* Records for the task:
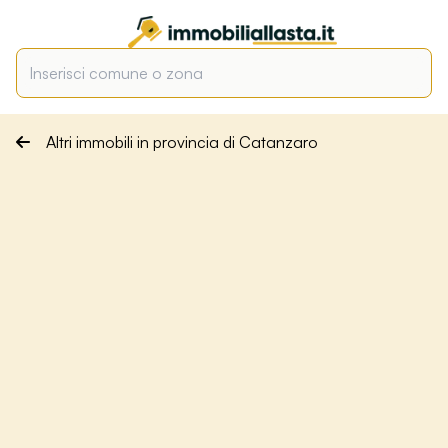
Altri immobili in provincia di Catanzaro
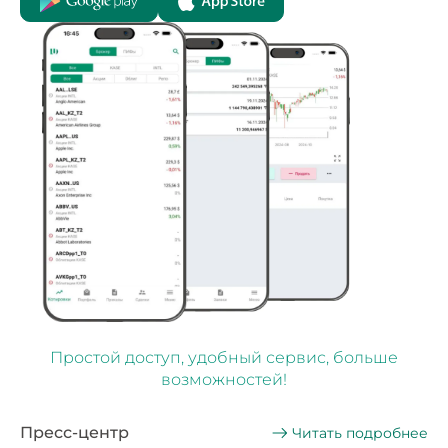
Простой доступ, удобный сервис, больше
возможностей!
Пресс-центр
Читать подробнее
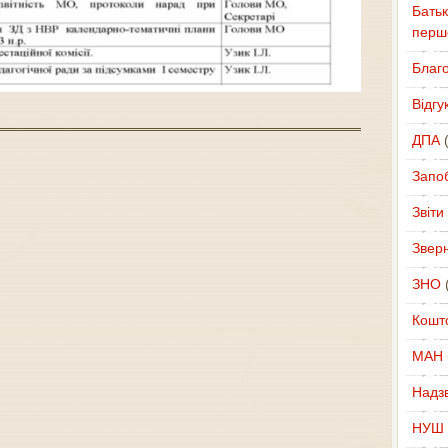
Батьк
перш
Благ
Відгу
ДПА
(
Запоб
Звіти
Звер
ЗНО
(
Кошт
МАН
Надзв
НУШ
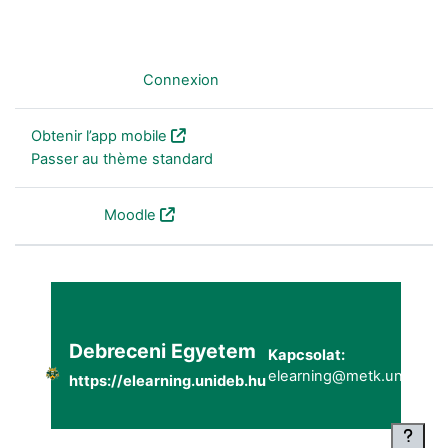
Non connecté. (
Connexion
)
Obtenir l’app mobile
Passer au thème standard
Fourni par
Moodle
Debreceni Egyetem
Kapcsolat:
elearning@metk.unideb.h
https://elearning.unideb.hu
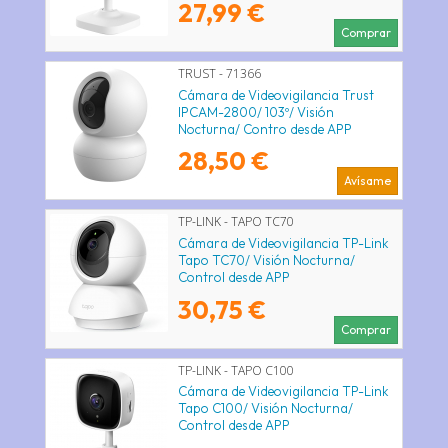
27,99 €
Comprar
TRUST - 71366
Cámara de Videovigilancia Trust
IPCAM-2800/ 103º/ Visión
Nocturna/ Contro desde APP
28,50 €
Avísame
TP-LINK - TAPO TC70
Cámara de Videovigilancia TP-Link
Tapo TC70/ Visión Nocturna/
Control desde APP
30,75 €
Comprar
TP-LINK - TAPO C100
Cámara de Videovigilancia TP-Link
Tapo C100/ Visión Nocturna/
Control desde APP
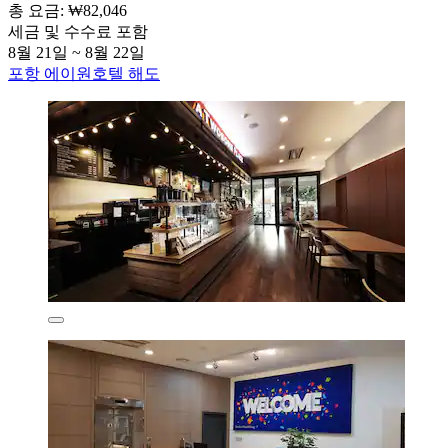
총 요금: ₩82,046
세금 및 수수료 포함
8월 21일 ~ 8월 22일
포항 에이원호텔 해도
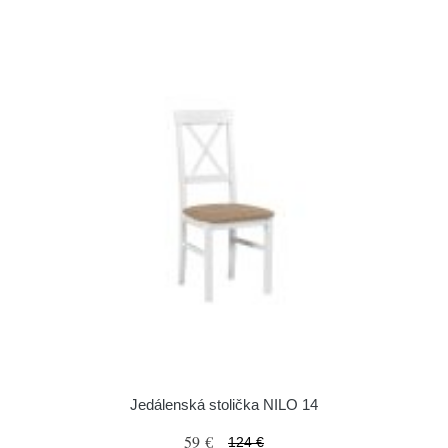
Jedálenská stolička NILO 14
59 €
124 €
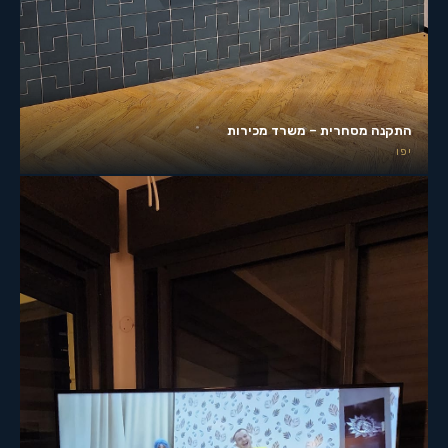
התקנה מסחרית – משרד מכירות
יפו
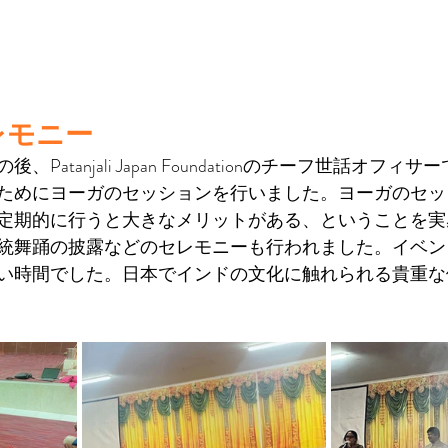
レモニー
Patanjali Japan Foundationのチーフ世話オフ
ためにヨーガのセッションを行いました。ヨーガのセッ
定期的に行うと大きなメリットがある、ということを実
統舞踊の披露などのセレモニーも行われました。イベン
い時間でした。日本でインドの文化に触れられる貴重な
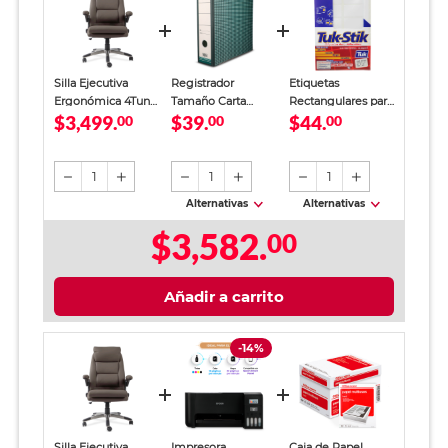
Silla Ejecutiva
Registrador
Etiquetas
Ergonómica 4Tune
Tamaño Carta
Rectangulares para
$3,499.
$39.
$44.
Taupe
00
Office Depot
00
Imprimir Tuk-Stik
00
Verde
Blanco 240 piezas
1
1
1
Alternativas
Alternativas
$3,582.
00
Añadir a carrito
-14%
Silla Ejecutiva
Impresora
Caja de Papel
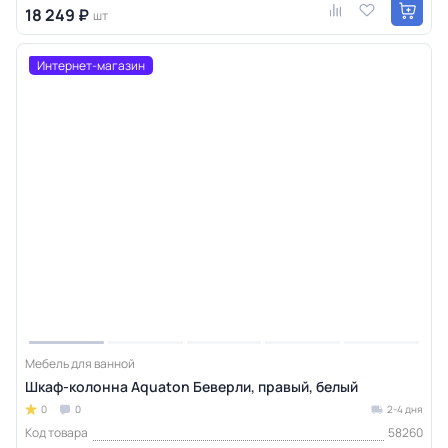
18 249 ₽
шт
Интернет-магазин
Мебель для ванной
Шкаф-колонна Aquaton Беверли, правый, белый
0
0
2-4 дня
Код товара
58260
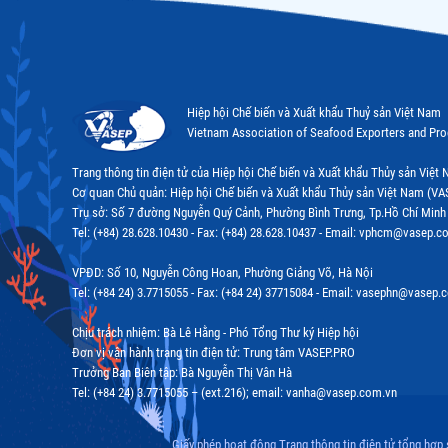
Hiệp hội Chế biến và Xuất khẩu Thuỷ sản Việt Nam
Vietnam Association of Seafood Exporters and Pr
Trang thông tin điện tử của Hiệp hội Chế biến và Xuất khẩu Thủy sản Việ
Cơ quan Chủ quản: Hiệp hội Chế biến và Xuất khẩu Thủy sản Việt Nam (VA
Trụ sở: Số 7 đường Nguyễn Quý Cảnh, Phường Bình Trưng, Tp.Hồ Chí Minh
Tel: (+84) 28.628.10430 - Fax: (+84) 28.628.10437 - Email: vphcm@vasep.c
VPĐD: Số 10, Nguyễn Công Hoan, Phường Giảng Võ, Hà Nội
Tel: (+84 24) 3.7715055 - Fax: (+84 24) 37715084 - Email: vasephn@vasep.
Chịu trách nhiệm: Bà Lê Hằng - Phó Tổng Thư ký Hiệp hội
Đơn vị vận hành trang tin điện tử: Trung tâm VASEP.PRO
Trưởng Ban Biên tập: Bà Nguyễn Thị Vân Hà
Tel: (+84 24) 3.7715055 – (ext.216); email: vanha@vasep.com.vn
Giấy phép hoạt động Trang thông tin điện tử tổng hợp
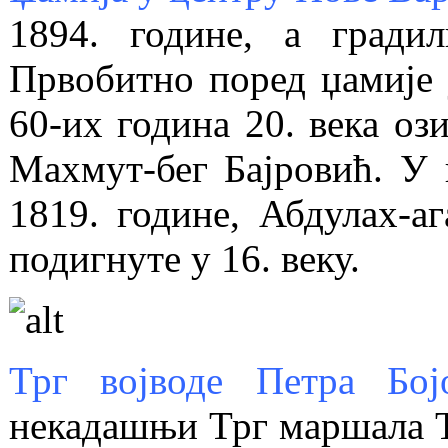
1894. године, а гради
Првобитно поред џамије ј
60-их година 20. века оз
Махмут-бег Бајровић. У џ
1819. године, Абдулах-а
подигнуте у 16. веку.
Трг војводе Петра Бој
некадашњи Трг маршала Ти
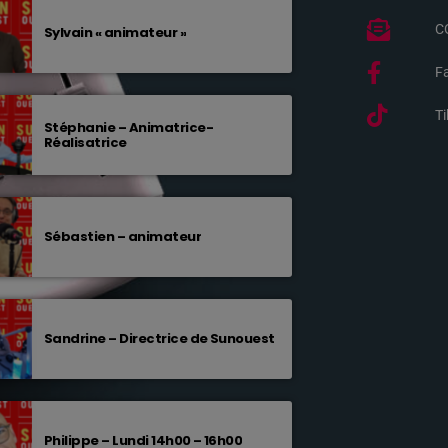
C
Sylvain « animateur »
F
T
Stéphanie – Animatrice-
Réalisatrice
Sébastien – animateur
Sandrine – Directrice de Sunouest
Philippe – Lundi 14h00 – 16h00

* Aim of the task: Render the part of the data that opens with the line containing "총 요금: ₩82,046" and closes with the line containing "Giấy phép hoạt" as a numbered list, both of those lines included. Skip blank lines, and leave the pictures out.

* Task response:
1. 총 요금: ₩82,046
2. 세금 및 수수료 포함
3. 8월 21일 ~ 8월 22일
4. 포항 에이원호텔 해도
5. Jedálenská stolička NILO 14
6. 59 €
7. 124 €
8. התקנה מסחרית – משרד מכירות
9. יפו
10. レモニー
11. Patanjali Japan Foundationのチーフ世話オフ
12. ためにヨーガのセッションを行いました。ヨーガのセッ
13. 定期的に行うと大きなメリットがある、ということを実
14. 統舞踊の披露などのセレモニーも行われました。イベン
15. い時間でした。日本でインドの文化に触れられる貴重な
16. Silla Ejecutiva
17. Registrador
18. Etiquetas
19. Ergonómica 4Tune
20. Tamaño Carta
21. Rectangulares para
22. $3,499.
23. $39.
24. $44.
25. Taupe
26. 00
27. Office Depot
28. 00
29. Imprimir Tuk-Stik
30. 00
31. Verde
32. Blanco 240 piezas
33. 1
34. 1
35. 1
36. Alternativas
37. Alternativas
38. $3,582.
39. 00
40. Añadir a carrito
41. -14%
42. Silla Ejecutiva
43. Impresora
44. Caja de Papel
45. 18 249 ₽
46. шт
47. Интернет-магазин
48. Мебель для ванной
49. Шкаф-колонна Aquaton Беверли, правый, белый
50. 0
51. 0
52. 2-4 дня
53. Код товара
54. 58260
55. Hiệp hội Chế biến và Xuất khẩu Thuỷ sản Việt Nam
56. Vietnam Association of Seafood Exporters and Pr
57. Trang thông tin điện tử của Hiệp hội Chế biến và Xuất khẩu Thủy sản Việ
58. Cơ quan Chủ quản: Hiệp hội Chế biến và Xuất khẩu Thủy sản Việt Nam (VA
59. Trụ sở: Số 7 đường Nguyễn Quý Cảnh, Phường Bình Trưng, Tp.Hồ Chí Minh
60. Tel: (+84) 28.628.10430 - Fax: (+84) 28.628.10437 - Email: vphcm@vasep.c
61. VPĐD: Số 10, Nguyễn Công Hoan, Phường Giảng Võ, Hà Nội
62. Tel: (+84 24) 3.7715055 - Fax: (+84 24) 37715084 - Email: vasephn@vasep.
63. Chịu trách nhiệm: Bà Lê Hằng - Phó Tổng Thư ký Hiệp hội
64. Đơn vị vận hành trang tin điện tử: Trung tâm VASEP.PRO
65. Trưởng Ban Biên tập: Bà Nguyễn Thị Vân Hà
66. Tel: (+84 24) 3.7715055 – (ext.216); email: vanha@vasep.com.vn
67. Giấy phép hoạt động Trang thông tin điện tử tổng hợp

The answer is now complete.